Summarizing, there are two downsides that jump out:

  • The first is that JSON can be quite verbose, mostly for tabular data. That is exactly where CSV shines.
  • The second is that CSV is ambiguous and requires additional information or a popup where you specify whether the document has a header and what separator is used before you can open the document. That is where JSON shines: it is unambiguous.

Can we get rid of these downsides by combining the best of JSON and CSV?

Characteristics of the ideal data format

Depending on your use case, the requirements of a suitable data format can differ. Let’s not go in details about that here. Looking at the huge popularity of JSON and CSV though, let’s see what properties they both share, making them so successful. Based on that, the ideal data format will have the following characteristics:

  • Human-readable (text based)
  • Simple (like JSON and CSV)
  • Unambiguous (no configuration like with CSV needed)
  • Compact data format (like CSV, unlike JSON)
  • Supports streaming (like CSV and NDJSON)
  • Supports any nested data structure (like JSON)
  • Easy to parse/stringify
  • Easy to edit manually
  • White-spacing has no meaning
  • Extra: being a superset of JSON or CSV would be very powerful

The idea: JSON with tables

Let’s start cooking and take JSON and CSV as the main ingredients.

Cooking with JSON and CSV

What we can do is create a superset of JSON which adds a new structure named “table”. We will call this data format Tabular-JSON. This allows us to embed CSV like data structures, both nested and at the root level. Also, we can make the quotes around keys and values optional to make the data more compact and easier to read. This can look as follows:

{
  name: rob,
  hobbies: [
    swimming,
    biking
  ],
  friends: ---
    id, name,  address.city, address.street
    2,  joe,   New York,     "1st Ave"
    3,  sarah, Washington,   "18th Street NW"
  ---,
  address: {
    city: New York,
    street: "1st Ave"
  }
}

Try it out

Important to note in the example above is that:

  • There is a nested table wrapped inside --- blocks.
  • The table contains nested object properties like address.city and address.street, which means that address is an object with nested properties city and street.
  • The quotes around keys and values is optional. It is required when it contains a delimiter, starts or ends with a whitespace, or starts with a digit.
  • The contents of the table can be aligned in columns.

At root level, the enclosing table block delimiter --- can be omitted. This results in streamable table rows, similar to CSV:

id, name,  address.city, address.street
2,  joe,   New York,     "1st Ave"
3,  sarah, Washington,   "18th Street NW"
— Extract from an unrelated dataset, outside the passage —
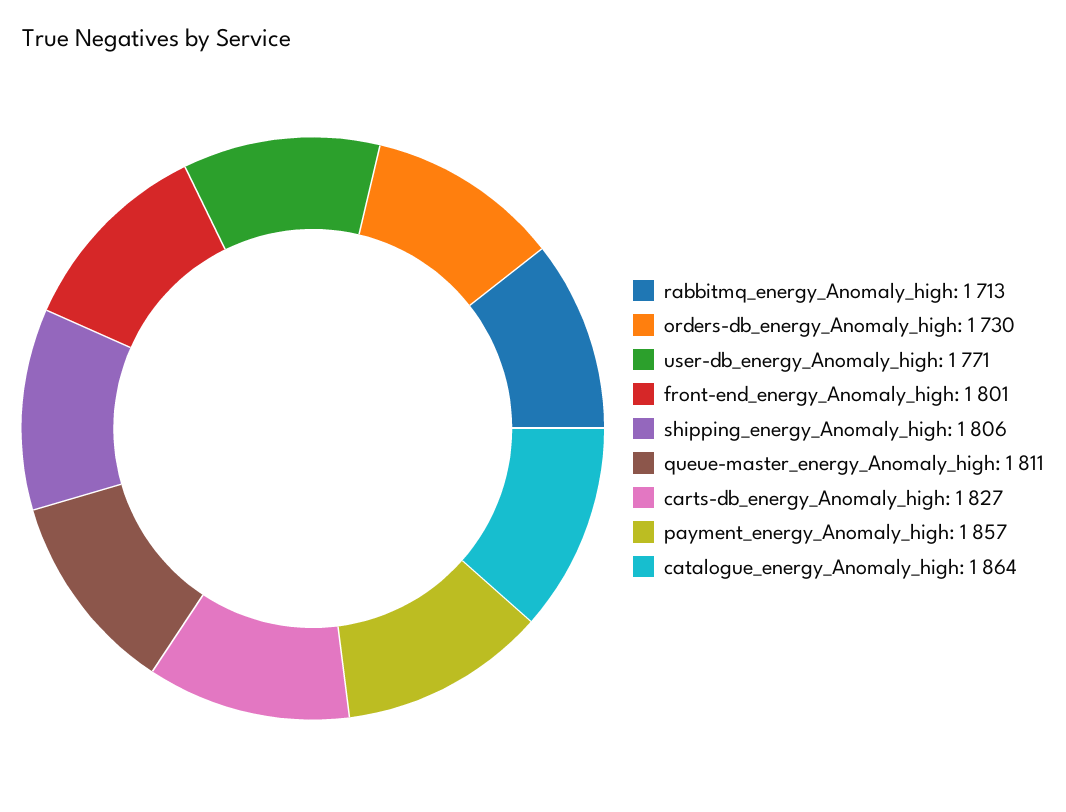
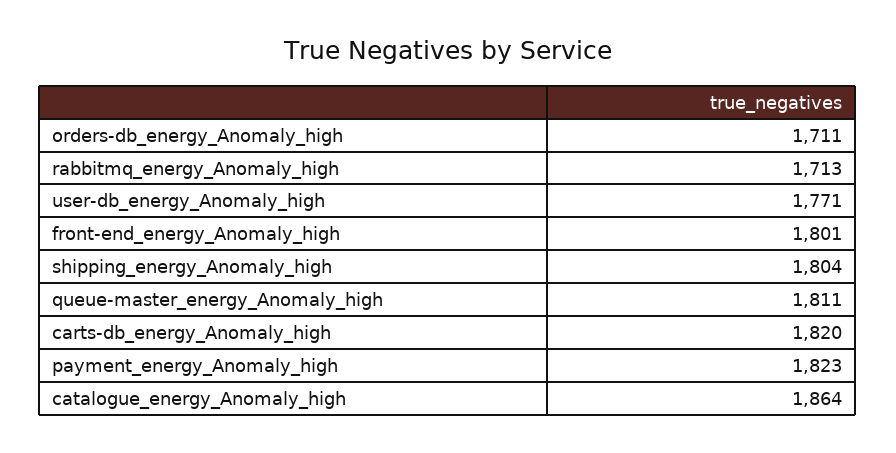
orders-db_energy_Anomaly_high: 1730 -> 1711
shipping_energy_Anomaly_high: 1806 -> 1804
carts-db_energy_Anomaly_high: 1827 -> 1820
payment_energy_Anomaly_high: 1857 -> 1823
Note that it is not possible to make a standard that is a superset of both JSON and CSV, since they use a different and incompatible way of escaping control characters.

Design decisions

The specification of this new data format, Tabular-JSON, is currently a work in progress. There are a number of topics that need to be decided upon, weighing the simplicity of the format against useful features. Please feel welcome to join the discussion.

Next steps

So, what is next? The first next step is collecting feedback, to see whether the idea of Tabular-JSON resonates with people. We need to make choices for each of the design decisions and work out the specification accordingly. Then, we need a couple of reference implementations of a parser, for example in JavaScript and Python, so you can actually start using the data format. We also need a language plugin for IDE’s like VS Code.
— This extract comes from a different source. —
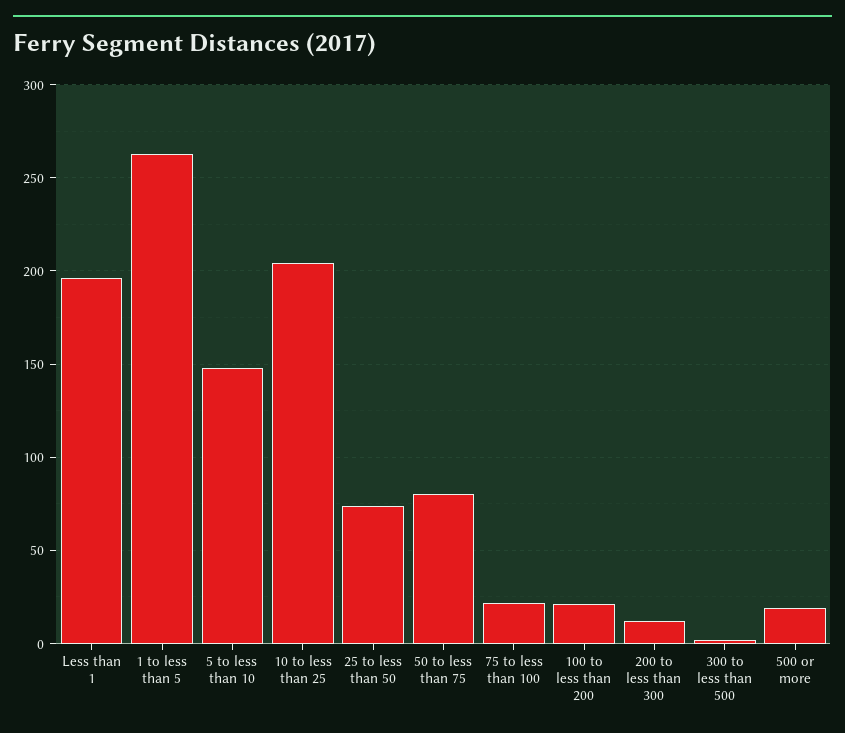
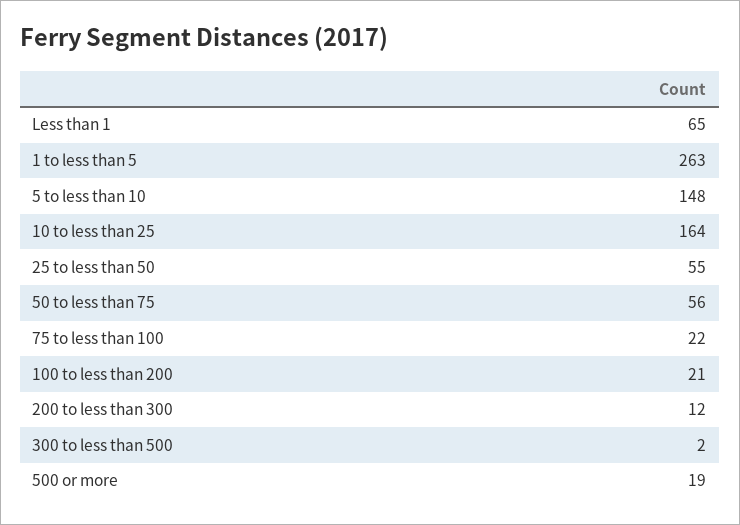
Less than 1: 195 -> 65
10 to less than 25: 205 -> 164
25 to less than 50: 75 -> 55
50 to less than 75: 80 -> 56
By now, you’re probably thinking: this sounds interesting, but can this data format every become a success and dethrone JSON and CSV? Realistically speaking, the chance of that is about zero. The data formats JSON and CSV are so ubiquitous that it is nearly impossible to replace them. This is of course a classic chicken-egg problem: people will only use a data format when is available in all of their development environments, but application builders will only add support for a data format when it is used a lot. It can probably only happen when a major application like Excel, DataBricks, or RStudio implements native support for it. Time will tell.